Snake Handler Succumbs to Bite:
http://www.pfo.org/succumbs.htm

From the World Christian Encyclopedia:
The 2001 edition, successor to his 1983 first edition, which took a decade to compile, identifies 10,000 distinct religions, of which 150 have 1 million or more followers. Within Christianity, he counts 33,830 denominations.
http://www.adherents.com/misc/WCE.html

Will Duquette said:

(To other commenters, please note--Kenneth S's comment, just above, is in response to an e-mail I sent him this morning, telling him I'd written this post.)

Ken, you raise more questions than I can respond to in a single comment; I'll do my best to answer them over time. Here, I'll confine myself to a couple of remarks.

In answer to your first question, can I introduce you to Christ, of course I can. The real question is whether you really want to be introduced to the Living Word, through whom all things were created. If you're bound and determined not to be, there's little I can do about it except pray for you.

Second, your testimony reflects the scandal that is American Christianity. You've gone through more flavors of Christianity than most, but beyond that your experience is by no means uncommon--we Americans are very good at obsessing about the length of people's hair and the right way to conduct a service, and very bad at introducing our children to Christ. That's a big topic; as your testimony shows, forcing someone to live within the forms is no way to teach them the content of the faith.

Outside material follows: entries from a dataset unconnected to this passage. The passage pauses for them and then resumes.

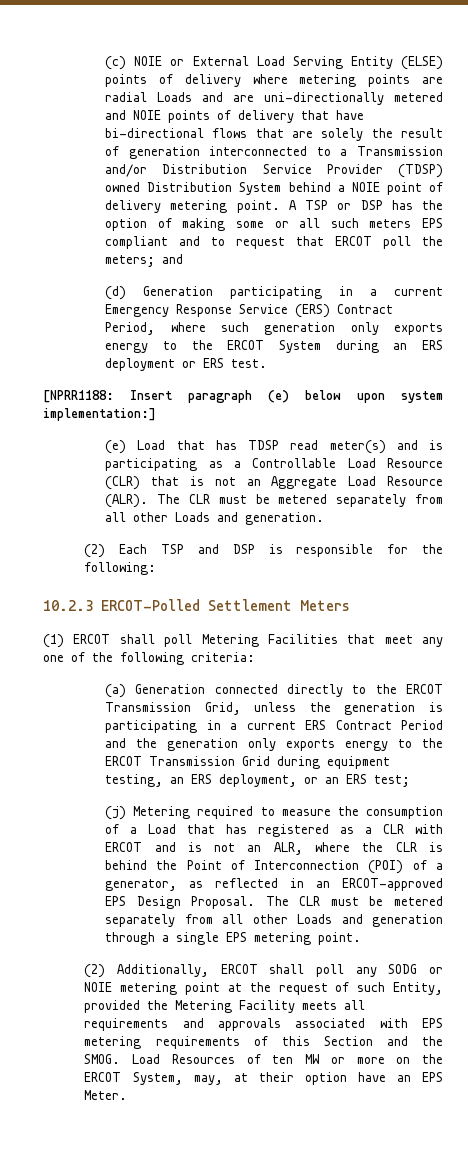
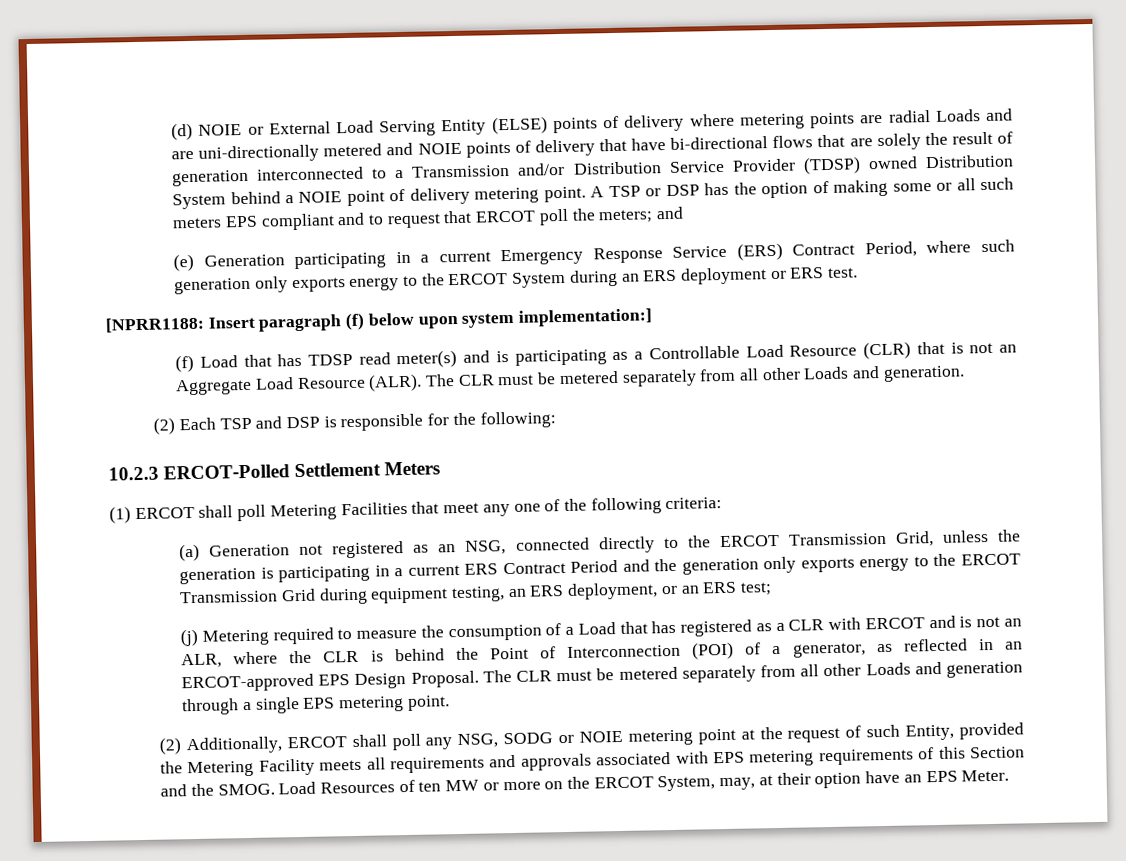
[105,56,127,70] (c) -> [171,122,194,141] (d)
[105,286,127,300] (d) -> [173,253,195,272] (e)
[268,390,289,403] (e) -> [345,312,366,331] (f)
[105,440,127,454] (e) -> [175,354,195,373] (f)
(206, 689) none -> [299,540,507,559] not registered as an NSG,
(377, 972) none -> [457,733,499,749] NSG,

Third, you say you're not angry with God. Fine; but you sure seem to be angry with someone. Who? Why? I'm also curious why you find it necessary to band together with other atheists.

Fourth, if you're looking for intellectually honest ex-atheists, I would once again commend to you both C.S. Lewis and G.K. Chesterton. Lewis' Surprised by Joy and Chesterton's Orthodoxy are the relevant books.

More later, in another post.

May the Good Lord bless you and keep you, and make his face to shine upon you, even though you don't believe in him.